Was wollen Sie für Familien bis zum Ende der Legislatur im Herbst 2013 noch auf den Weg bringen?
Es gibt sehr viele unterschiedliche Themen, die auf der Agenda dieser Legislaturperiode stehen. Dazu gehört das Betreuungsgeld, für das ich bis zur Sommerpause einen Gesetzesentwurf vorlegen werde. Besonders wichtig finde ich den Kitaausbau, der weiter vorangehen muss bis zum Rechtsanspruch auf einen Kitaplatz für unter Dreijährige, den es ab 2013 geben wird. Außerdem arbeite ich an einer besseren Unterstützung ungewollt kinderloser Paare, für das die nötigen Bundesmittel bereits zur Verfügung stehen – hier hoffe ich, dass jetzt möglichst viele Bundesländer ihr Herz über die Hürde werfen und mit uns zusammen entsprechende Vereinbarungen unterschreiben. Und auch das deutschlandweite Hilfetelefon zur Bekämpfung von Gewalt gegen Frauen, das Ende dieses Jahres starten wird, liegt mir sehr am Herzen.
 
Glauben Sie daran, dass es in kommenden Jahren für Frauen in Führungspositionen zur Normalität werden kann, Mutter zu werden und auch zu sein? 
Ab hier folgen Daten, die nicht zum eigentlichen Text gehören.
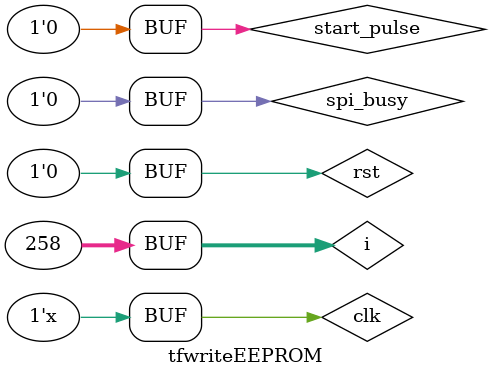
<source format=v>
`timescale 1ns / 1ns

module tfwriteEEPROM;

	// Inputs
	reg clk;
	reg rst;
	reg start_pulse;
	reg spi_busy;

	// Outputs
	wire load_data;
	wire nCS;
	wire [7:0] dataout;
	integer i;

	// Instantiate the Unit Under Test (UUT)
	write_eeprom uut (
		.clk(clk), 
		.rst(rst), 
		.start_pulse(start_pulse), 
		.spi_busy(spi_busy), 
		.load_data(load_data), 
		.nCS(nCS), 
		.dataout(dataout)
	);

	initial begin
		// Initialize Inputs
		clk = 0;
		rst = 0;
		start_pulse = 0;
		spi_busy = 0;

		// Wait 100 ns for global reset to finish
		#100 rst=1;
		#100 rst=0;
		
	
		
		
		for (i=1;i<258;i=i+1)
		
		begin
		#100 start_pulse=1;
		#100 start_pulse=0;
		
		#10_00 spi_busy=1;
		#100 spi_busy=0;
		
	   end
		
        
		// Add stimulus here

	end

 
always 
#10 clk = ~clk; 
      
endmodule


</source>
Ja, daran glaube ich fest. Denn ich kann heute schon feststellen, dass mehr und mehr Frauen, die beruflich erfolgreich sind, Kinder bekommen und in ihrem Beruf trotzdem weiterhin vorankommen. Wichtig ist, dass wir für Mütter und Väter gute Bedingungen schaffen, damit sie Beruf und Familie miteinander vereinbaren können. Der Kitaausbau, das Elterngeld oder familienfreundliche Arbeitszeiten sind wichtige staatliche Maßnahmen, um Familien diese Vereinbarkeit zu ermöglichen. Vor allem aber müssen wir bei den Unternehmenskulturen ansetzen. Denn bislang können zu oft nur diejenigen wirklich Karriere machen, denen zuhause jemand den Kühlschrank befüllt, den Nachwuchs versorgt und den Nachschub an frisch gebügelter Kleidung sicherstellt. Die Arbeitswelt muss ein Stück weiblicher werden und das Familienleben etwas männlicher. Ich bin guter Dinge, dass sich diese Einsicht durchsetzt.